▶ [INFORMATION SHOWN]:
>>
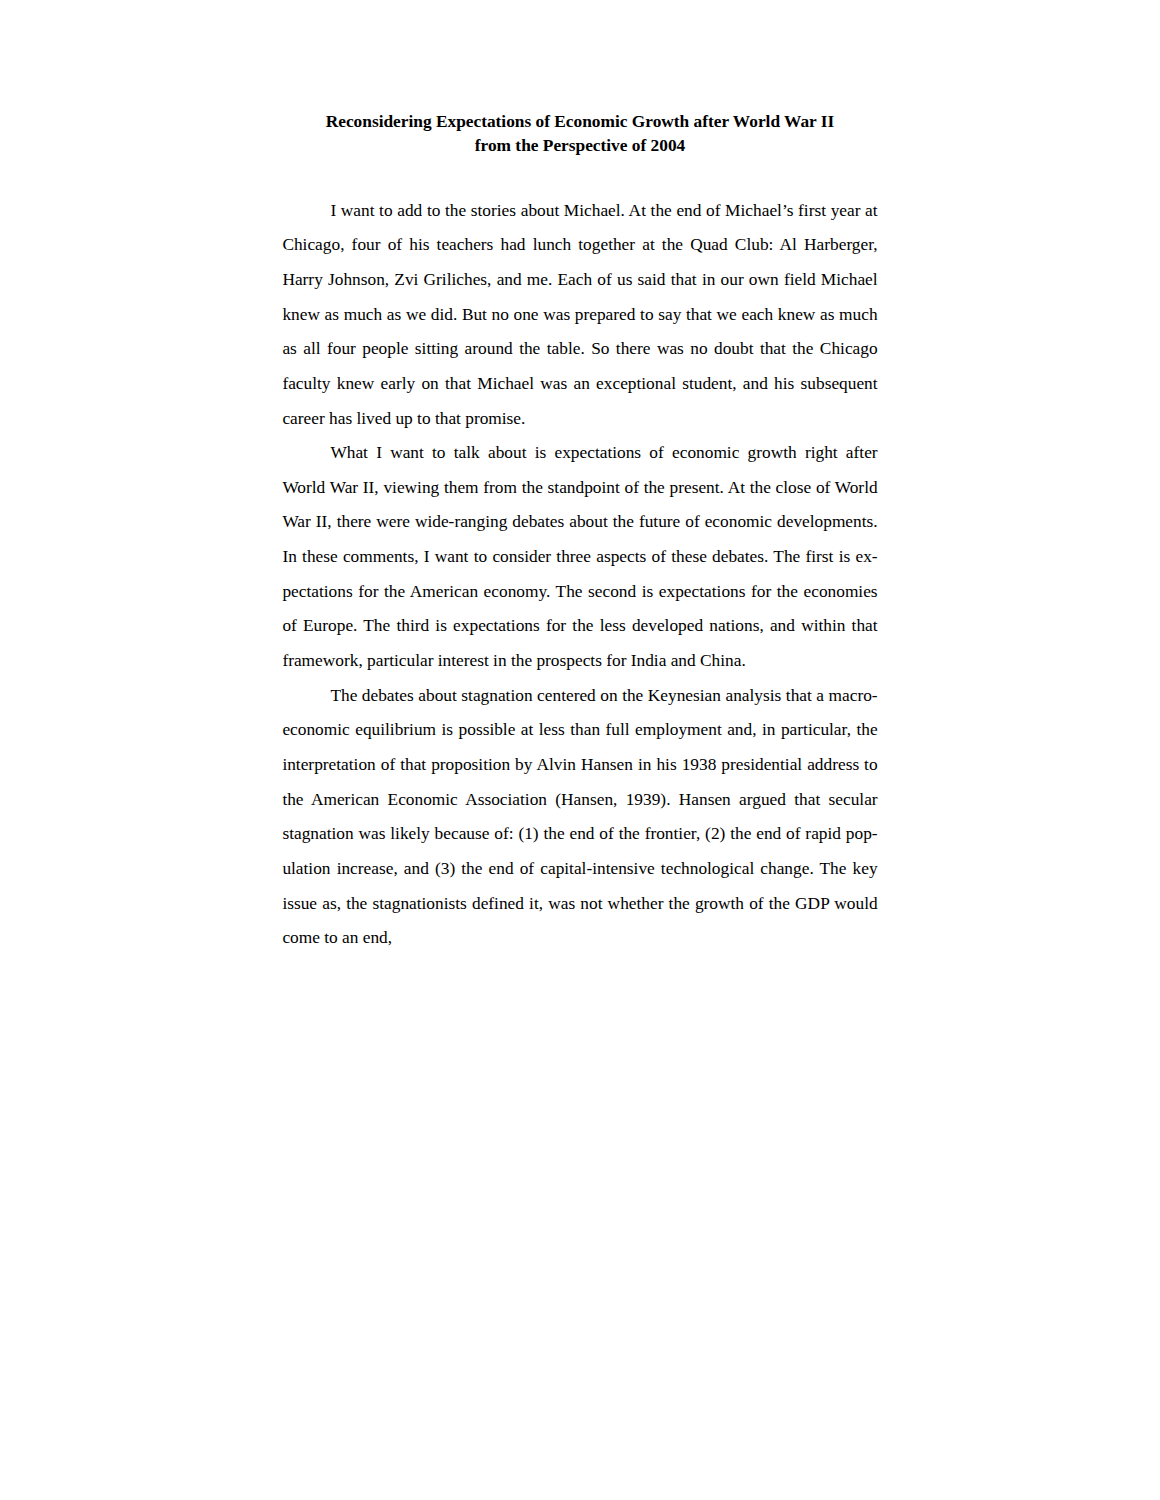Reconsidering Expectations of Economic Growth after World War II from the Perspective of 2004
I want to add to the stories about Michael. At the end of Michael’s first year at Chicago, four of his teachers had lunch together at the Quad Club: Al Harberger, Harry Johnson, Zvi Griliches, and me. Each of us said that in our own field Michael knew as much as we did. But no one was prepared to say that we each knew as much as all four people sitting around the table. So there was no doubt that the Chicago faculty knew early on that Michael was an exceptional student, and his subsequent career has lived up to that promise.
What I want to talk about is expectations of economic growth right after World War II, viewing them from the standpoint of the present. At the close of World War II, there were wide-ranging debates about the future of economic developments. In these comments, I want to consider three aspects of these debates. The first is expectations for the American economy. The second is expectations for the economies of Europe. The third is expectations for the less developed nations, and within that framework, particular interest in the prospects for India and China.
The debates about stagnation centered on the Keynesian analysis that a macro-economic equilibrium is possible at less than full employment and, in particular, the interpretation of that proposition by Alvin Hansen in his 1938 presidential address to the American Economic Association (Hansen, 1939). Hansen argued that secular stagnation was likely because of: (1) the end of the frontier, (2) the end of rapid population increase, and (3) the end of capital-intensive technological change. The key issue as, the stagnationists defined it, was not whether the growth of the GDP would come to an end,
<<
>>
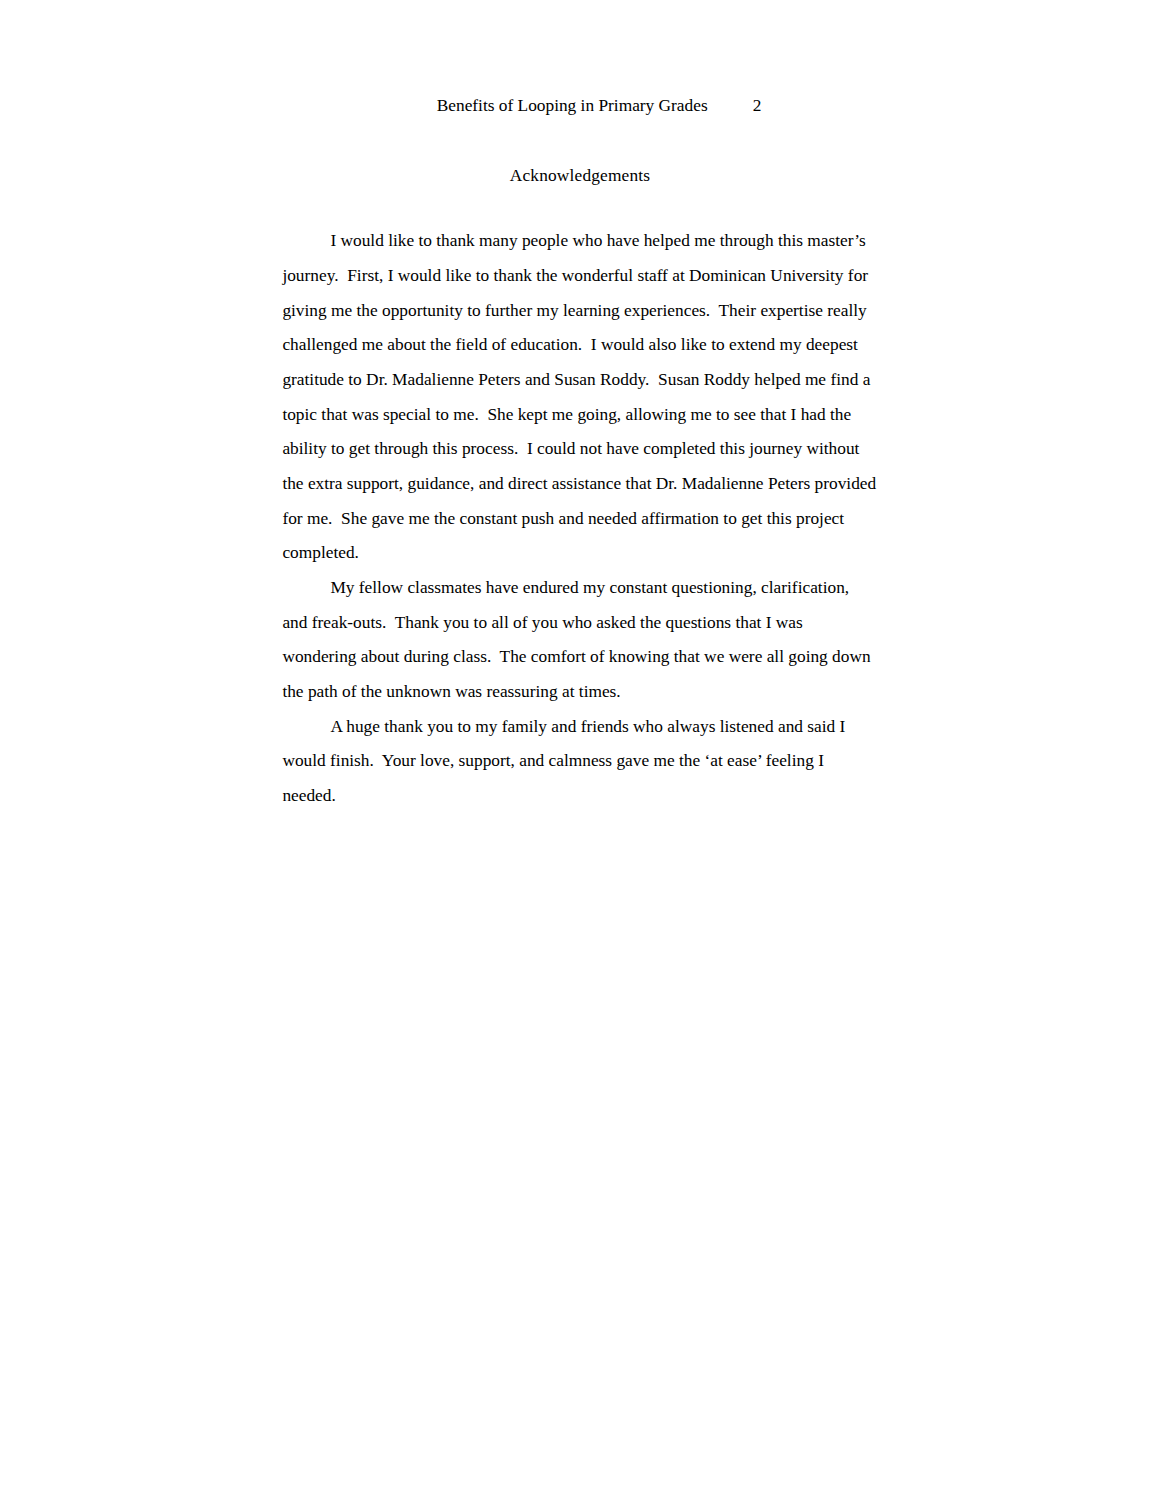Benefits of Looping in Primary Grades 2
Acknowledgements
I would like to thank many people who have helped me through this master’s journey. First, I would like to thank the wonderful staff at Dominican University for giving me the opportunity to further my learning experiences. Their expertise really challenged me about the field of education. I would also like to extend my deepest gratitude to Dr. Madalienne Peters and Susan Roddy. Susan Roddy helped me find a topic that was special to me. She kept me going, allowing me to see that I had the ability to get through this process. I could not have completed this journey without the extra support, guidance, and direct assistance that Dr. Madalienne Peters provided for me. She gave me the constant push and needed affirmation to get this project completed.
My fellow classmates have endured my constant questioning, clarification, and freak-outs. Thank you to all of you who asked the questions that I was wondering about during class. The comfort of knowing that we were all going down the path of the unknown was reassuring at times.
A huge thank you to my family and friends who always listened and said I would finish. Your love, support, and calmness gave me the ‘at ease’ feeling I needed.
<<
>>
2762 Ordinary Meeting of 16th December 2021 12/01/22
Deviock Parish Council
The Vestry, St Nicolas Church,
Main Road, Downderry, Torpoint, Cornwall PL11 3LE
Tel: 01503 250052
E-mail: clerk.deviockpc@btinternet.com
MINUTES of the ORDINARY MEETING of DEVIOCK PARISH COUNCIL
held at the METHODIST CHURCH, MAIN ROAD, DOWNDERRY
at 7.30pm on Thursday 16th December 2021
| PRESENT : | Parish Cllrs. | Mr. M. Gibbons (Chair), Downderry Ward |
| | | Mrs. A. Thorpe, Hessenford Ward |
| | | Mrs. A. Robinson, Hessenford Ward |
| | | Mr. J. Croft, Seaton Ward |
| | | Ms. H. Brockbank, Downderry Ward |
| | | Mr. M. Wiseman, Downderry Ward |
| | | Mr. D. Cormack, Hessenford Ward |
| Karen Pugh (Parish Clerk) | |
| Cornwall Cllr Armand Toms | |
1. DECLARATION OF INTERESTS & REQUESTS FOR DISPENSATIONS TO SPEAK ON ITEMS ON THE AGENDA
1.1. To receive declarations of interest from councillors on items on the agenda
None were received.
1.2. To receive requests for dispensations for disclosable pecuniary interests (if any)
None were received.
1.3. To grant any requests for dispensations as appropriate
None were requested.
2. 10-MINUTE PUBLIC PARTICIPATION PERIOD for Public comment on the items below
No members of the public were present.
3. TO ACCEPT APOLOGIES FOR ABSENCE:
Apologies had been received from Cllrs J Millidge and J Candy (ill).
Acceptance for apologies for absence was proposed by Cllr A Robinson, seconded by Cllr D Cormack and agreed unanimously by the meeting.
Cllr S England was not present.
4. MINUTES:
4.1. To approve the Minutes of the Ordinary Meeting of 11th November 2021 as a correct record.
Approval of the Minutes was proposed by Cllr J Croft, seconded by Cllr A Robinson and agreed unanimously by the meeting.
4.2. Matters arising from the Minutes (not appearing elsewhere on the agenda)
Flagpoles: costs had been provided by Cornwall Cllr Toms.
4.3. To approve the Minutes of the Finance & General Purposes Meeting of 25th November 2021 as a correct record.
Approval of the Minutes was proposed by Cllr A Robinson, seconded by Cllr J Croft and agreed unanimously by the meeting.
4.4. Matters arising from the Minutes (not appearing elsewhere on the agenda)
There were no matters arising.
<<
▶ [THE TASK]:
Output the lines above exactly, but only those between the line holding "E-mail: clerk.deviockpc@btinternet.com" and the line holding "4.1. To approve", inclusive.

▶ [EXERCISE RESPONSE]:
E-mail: clerk.deviockpc@btinternet.com
MINUTES of the ORDINARY MEETING of DEVIOCK PARISH COUNCIL
held at the METHODIST CHURCH, MAIN ROAD, DOWNDERRY
at 7.30pm on Thursday 16th December 2021
| PRESENT : | Parish Cllrs. | Mr. M. Gibbons (Chair), Downderry Ward |
| | | Mrs. A. Thorpe, Hessenford Ward |
| | | Mrs. A. Robinson, Hessenford Ward |
| | | Mr. J. Croft, Seaton Ward |
| | | Ms. H. Brockbank, Downderry Ward |
| | | Mr. M. Wiseman, Downderry Ward |
| | | Mr. D. Cormack, Hessenford Ward |
| Karen Pugh (Parish Clerk) | |
| Cornwall Cllr Armand Toms | |
1. DECLARATION OF INTERESTS & REQUESTS FOR DISPENSATIONS TO SPEAK ON ITEMS ON THE AGENDA
1.1. To receive declarations of interest from councillors on items on the agenda
None were received.
1.2. To receive requests for dispensations for disclosable pecuniary interests (if any)
None were received.
1.3. To grant any requests for dispensations as appropriate
None were requested.
2. 10-MINUTE PUBLIC PARTICIPATION PERIOD for Public comment on the items below
No members of the public were present.
3. TO ACCEPT APOLOGIES FOR ABSENCE:
Apologies had been received from Cllrs J Millidge and J Candy (ill).
Acceptance for apologies for absence was proposed by Cllr A Robinson, seconded by Cllr D Cormack and agreed unanimously by the meeting.
Cllr S England was not present.
4. MINUTES:
4.1. To approve the Minutes of the Ordinary Meeting of 11th November 2021 as a correct record.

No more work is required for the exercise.